Exercise —
For the entries below, print exactly the lines between the line holding "OTROS COBROS: 0.43 -> 0" and the line holding "Akshan: 2760 -> 7000", inclusive, and nothing else.

Given data —
========================================
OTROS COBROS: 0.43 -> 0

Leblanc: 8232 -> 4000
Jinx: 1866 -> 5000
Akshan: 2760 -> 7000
========================================
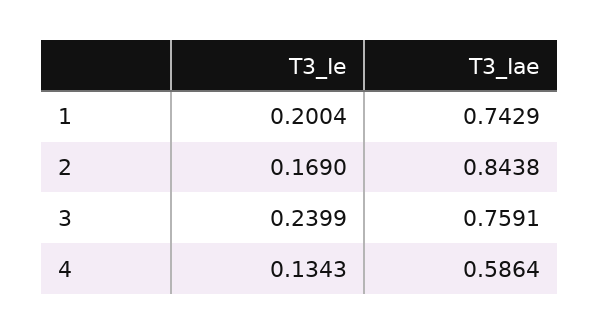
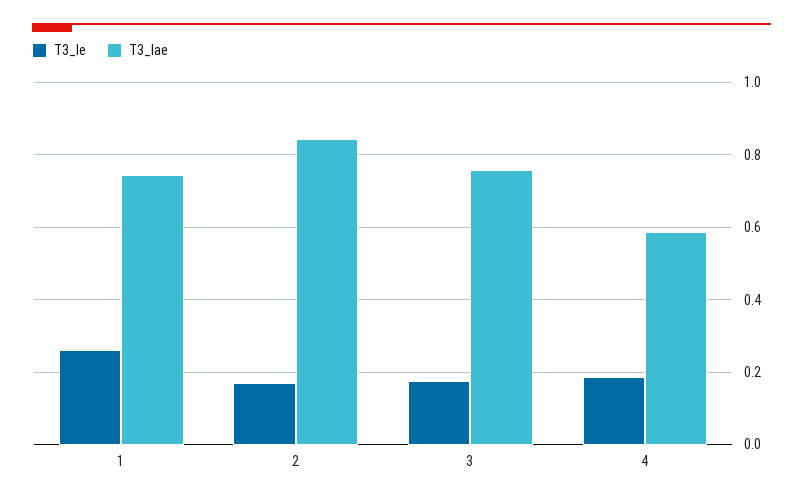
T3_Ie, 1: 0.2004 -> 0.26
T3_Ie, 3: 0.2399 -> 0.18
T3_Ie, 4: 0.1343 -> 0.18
========================================
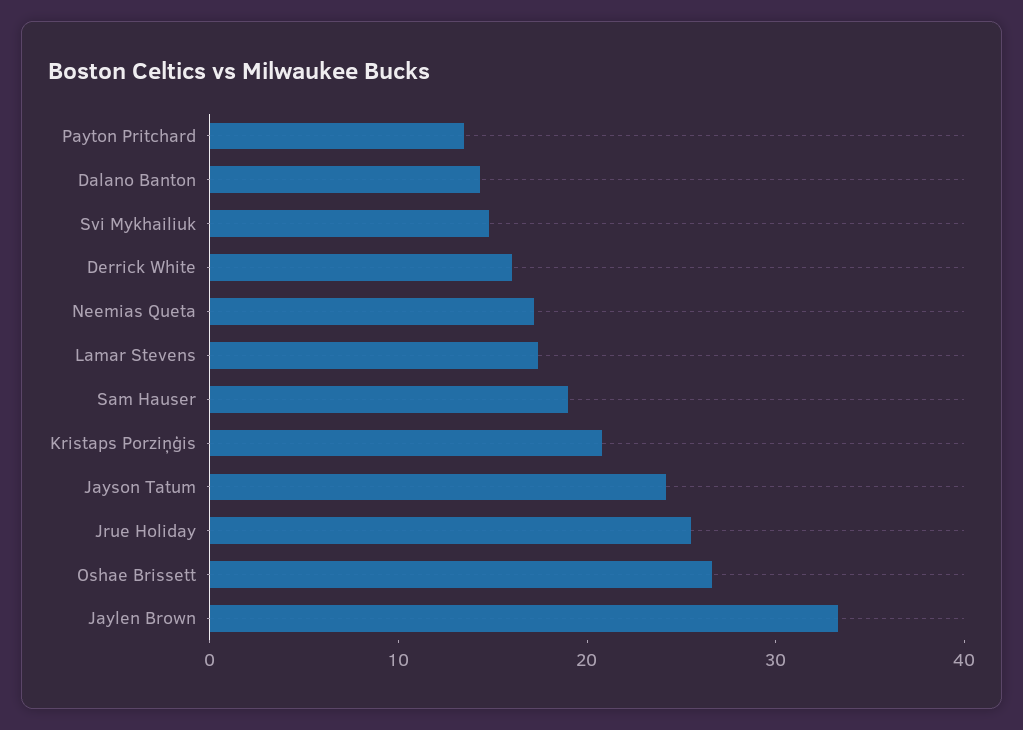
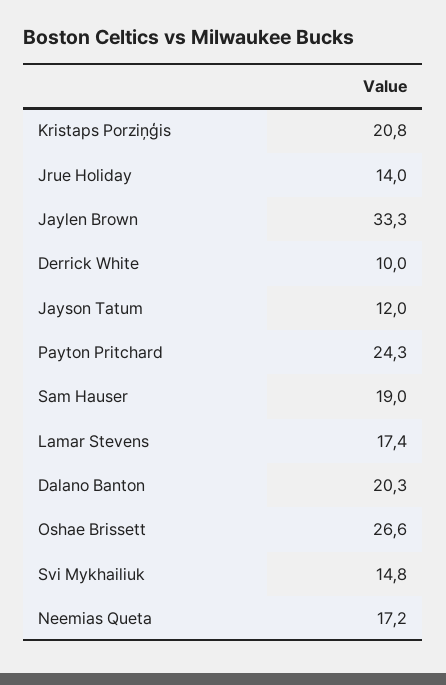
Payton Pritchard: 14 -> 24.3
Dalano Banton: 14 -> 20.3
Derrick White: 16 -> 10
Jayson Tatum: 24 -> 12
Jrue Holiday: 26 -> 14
========================================
Your response —
OTROS COBROS: 0.43 -> 0

Leblanc: 8232 -> 4000
Jinx: 1866 -> 5000
Akshan: 2760 -> 7000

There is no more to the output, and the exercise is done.